I think what I get the most is “hey, that is exactly what I experience. Thanks for validating this and helping me laugh at it.” Next, I get a lot of friends saying, “thanks for sharing that – I did not realize you (or someone living with Parkinson’s experience that.” And then I get a few, “Parkinson’s is not funny…at all.” I love any response I get because that means not only are people reading it, but they are processing it and hopefully integrating it into their worldview.
What effect can your advocacy have on an individual with Parkinson’s awareness?
The only thing I hope a blog does is make people laugh. Laugh at themselves, at me, or at what people with Parkinson’s put up with every day. Though I am motivated by deeper things that I described above, if at the end of the day I am still “living and laughing with Parkinson’s,” then all is good. The times I have set higher goals than this for the people who read the blog I get disappointed. After all this is my experience, and nothing more. If it helps someone else, great.

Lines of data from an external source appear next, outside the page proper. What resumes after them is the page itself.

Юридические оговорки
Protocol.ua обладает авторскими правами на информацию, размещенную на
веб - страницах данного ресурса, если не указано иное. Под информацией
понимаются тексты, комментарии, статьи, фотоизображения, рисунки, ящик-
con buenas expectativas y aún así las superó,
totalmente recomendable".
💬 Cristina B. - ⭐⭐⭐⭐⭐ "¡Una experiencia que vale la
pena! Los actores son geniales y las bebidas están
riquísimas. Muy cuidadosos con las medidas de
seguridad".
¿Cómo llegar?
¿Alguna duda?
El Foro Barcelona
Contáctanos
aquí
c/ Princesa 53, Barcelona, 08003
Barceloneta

If not, I’ll still write another at least until Parkinson’s isn’t funny to me anymore.
What would you like to see as a future goal for your advocacy?

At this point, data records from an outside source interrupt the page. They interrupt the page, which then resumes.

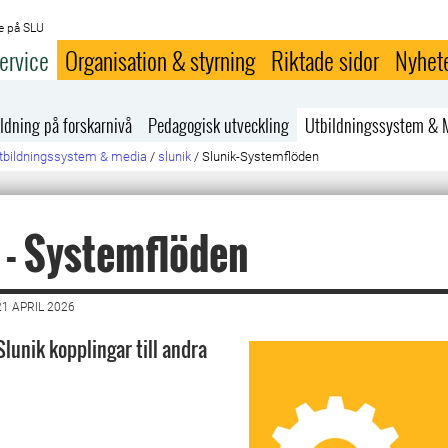
e på SLU
ervice
Organisation & styrning
Riktade sidor
Nyhet
ldning på forskarnivå
Pedagogisk utveckling
Utbildningssystem & 
tbildningssystem & media
/
slunik
/
Slunik-Systemflöden
 - Systemflöden
1 APRIL 2026
lunik kopplingar till andra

Having recently benefitted greatly from Deep Brain Stimulation surgery, I and hoping to increase awareness of that procedure and advocate for better access and acceptance of the procedure. Currently, I am writing about my experiences with it in my blog.
I also would like to use my blog as the basis for a book.
Finally, one day I hope to have an opportunity to publicly share my story and experiences in a live conference or entertainment setting.
What events do you participate in?
My participation to date has been in the form of an attendee at conferences and workshops. A shout out to World Parkinson’s Congress, Michael J Fox Foundation, University of California San Diego, Loma Linda University, and Parkinson’s Association of San Diego for great events one the past ten years that have taught me not only about my Parkinson’s, but also taught me to be an advocate.
How does this also assist the caregivers?
I have tried from the beginning to write with the caregiver and care partner in mind. They are often the sources of care and hope upon which the person with Parkinson’s relies. I have caregivers and care partners comment to me that they learn about themselves and their loved ones through reading my posts. Some have said I have given them permission to laugh at their situation. They have also shared with me ideas and thoughts that help them get through this. It is very inspirational to hear from them because they carry a burden I could never imagine.
How can someone get in touch? What is your website?
If you had one final statement or quote you could leave for the Parkinson community, what would it be?
I will repeat what I quoted Michael J. Fox, because it is what gives me hope and inspires me, “Parkinson’s is funny until it isn’t.”